Quant aux FL, qui contestaient, aux côtés d’Amal, des Marada et du Parti socialiste progressiste, le contournement de la DDA dans l’affaire des navires-centrales, ils se sont dit à leur tour « satisfaits » que leurs revendications en la matière aient été prises en compte et que le principe de la concurrence ait été réintroduit. « Le cahier des charges a été adapté de sorte à permettre plusieurs types de solutions afin d’éviter de réduire l’issue aux seuls navires-centrales », a affirmé le ministre de la Santé, Ghassan Hasbani. En réponse aux remarques formulées par certains ministres qui ont évoqué « une flexibilité inhabituelle » de la part des FL au sujet du dossier de l’électricité lors de cette réunion, un responsable de la formation chrétienne a balayé ces accusations, estimant que les décisions prises « s’inscrivent dans la même logique défendue depuis des mois par les FL ». « Contrairement à ceux qui avaient fait obstruction à ce dossier dans le seul but d’entraver le processus (allusion faite à Amal ), les ministres FL se sont opposés en présentant des solutions concrètes qui puissent bénéficier au consommateur, assurer la concurrence et réduire la facture à payer par le Trésor public », a-t-il dit.

La grille des salaires
Lors de cette séance marathon qualifiée de « pressoir » par l’un des ministres présents, une série de nominations « parachutées en dernière minute », comme l’ont fait remarquer des sources concordantes, a été adoptée. « Un quart d’heure avant la fin de la réunion, les noms des personnes proposées aux différents postes ont commencé à fuser l’un après l’autre. Aucun des noms, qui n’étaient pas familiers à plusieurs d’entre nous, n’avait été rédigé par écrit », confie une source ministérielle, qui qualifie ces nominations de dernière minute de « bazar, même si ces affectations ne concernaient pas des postes-clés ou sensibles ».

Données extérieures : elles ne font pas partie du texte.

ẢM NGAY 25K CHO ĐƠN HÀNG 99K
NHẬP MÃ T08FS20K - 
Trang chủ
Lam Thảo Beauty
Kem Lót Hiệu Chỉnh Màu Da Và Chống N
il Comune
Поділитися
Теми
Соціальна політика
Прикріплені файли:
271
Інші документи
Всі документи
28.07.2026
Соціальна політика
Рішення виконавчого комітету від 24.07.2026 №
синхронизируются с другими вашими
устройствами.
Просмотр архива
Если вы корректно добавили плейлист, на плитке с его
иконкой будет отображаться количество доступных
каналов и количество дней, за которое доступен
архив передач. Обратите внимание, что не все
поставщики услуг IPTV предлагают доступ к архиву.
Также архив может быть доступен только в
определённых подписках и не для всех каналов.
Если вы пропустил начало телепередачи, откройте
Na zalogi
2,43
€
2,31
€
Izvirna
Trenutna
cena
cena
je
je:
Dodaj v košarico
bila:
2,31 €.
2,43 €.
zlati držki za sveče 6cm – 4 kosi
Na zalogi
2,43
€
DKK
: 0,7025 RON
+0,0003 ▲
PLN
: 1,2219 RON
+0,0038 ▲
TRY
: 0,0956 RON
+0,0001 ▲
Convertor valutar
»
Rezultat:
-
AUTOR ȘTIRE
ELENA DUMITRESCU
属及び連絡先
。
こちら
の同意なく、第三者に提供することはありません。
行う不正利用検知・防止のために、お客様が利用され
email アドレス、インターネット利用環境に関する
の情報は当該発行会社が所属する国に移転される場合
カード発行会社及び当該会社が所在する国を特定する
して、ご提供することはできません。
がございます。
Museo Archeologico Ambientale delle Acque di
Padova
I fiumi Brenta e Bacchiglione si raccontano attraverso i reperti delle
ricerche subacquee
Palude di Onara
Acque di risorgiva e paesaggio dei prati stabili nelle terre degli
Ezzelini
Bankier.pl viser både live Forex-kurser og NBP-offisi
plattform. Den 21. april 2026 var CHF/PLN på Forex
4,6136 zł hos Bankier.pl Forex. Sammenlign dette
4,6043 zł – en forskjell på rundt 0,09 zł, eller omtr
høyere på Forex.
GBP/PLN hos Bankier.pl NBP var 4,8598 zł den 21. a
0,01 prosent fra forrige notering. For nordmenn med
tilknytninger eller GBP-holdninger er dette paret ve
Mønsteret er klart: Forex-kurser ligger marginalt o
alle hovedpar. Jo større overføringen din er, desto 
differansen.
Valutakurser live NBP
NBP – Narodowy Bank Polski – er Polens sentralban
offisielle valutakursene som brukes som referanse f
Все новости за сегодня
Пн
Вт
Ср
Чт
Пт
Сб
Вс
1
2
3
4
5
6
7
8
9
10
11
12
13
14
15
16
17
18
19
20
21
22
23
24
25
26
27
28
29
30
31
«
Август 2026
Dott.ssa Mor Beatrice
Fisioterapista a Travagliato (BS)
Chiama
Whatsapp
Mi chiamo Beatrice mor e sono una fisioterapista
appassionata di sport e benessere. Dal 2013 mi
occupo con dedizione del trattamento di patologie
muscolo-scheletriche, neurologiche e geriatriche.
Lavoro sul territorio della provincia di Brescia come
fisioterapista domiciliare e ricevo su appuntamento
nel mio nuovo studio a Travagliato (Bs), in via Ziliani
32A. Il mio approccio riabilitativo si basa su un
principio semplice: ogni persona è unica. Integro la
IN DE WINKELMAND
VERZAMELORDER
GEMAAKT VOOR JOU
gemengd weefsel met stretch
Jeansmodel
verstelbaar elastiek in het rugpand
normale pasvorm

Le gouvernement a notamment reconduit pour quatre ans le directeur général de l’Établissement public de l’habitat (EPH), Rony Lahoud, à la tête de cette institution. Le général de brigade Malek Chamas a pour sa part été nommé au sein du Conseil de défense. Il a également nommé les douze membres de la Commission nationale pour les droits de l’homme (Khalil Abou Rjeily, Rana Nasser Jamal, Bilal Sablouh, Fadl Daher, Ali Youssef, Bassam Kantar, Raymond Medlej, Josiane Maroun Madi, Fady Roumanos Gerges et Rida Ramez Azar). Le Conseil a enfin nommé dix ambassadeurs non résidents (Hassan Saleh, Sami Haddad, Milia Jabbour, Hadi Jaber, Nada Akl, Rabih Narach, Ali Halabi, Kabalan Frangié, Fadi Zein et Giscard Khoury).
Le gouvernement a en outre approuvé l’octroi de la grille des salaires aux employés des hôpitaux gouvernementaux qui observaient des grèves et des sit-in depuis plusieurs semaines pour obtenir gain de cause.
Lors des débats, le chef de l’État, Michel Aoun, est intervenu pour faire remarquer l’ampleur prise par la corruption au sein de l’administration de l’État et la couverture dont bénéficient les personnes corrompues, y compris au sein des partis. Le président a assuré en substance que cette situation ne saurait se poursuivre à l’avenir et qu’il s’attellera à y mettre fin, une promesse qu’il s’engage à faire aux Libanais. « Il ne suffit pas que les responsables politiques répètent à l’envi leur rejet de la corruption, ils doivent effectivement œuvrer sérieusement à lutter contre ce phénomène », a-t-il dit sur un ton qualifié de « ferme » par une source proche du Conseil des ministres.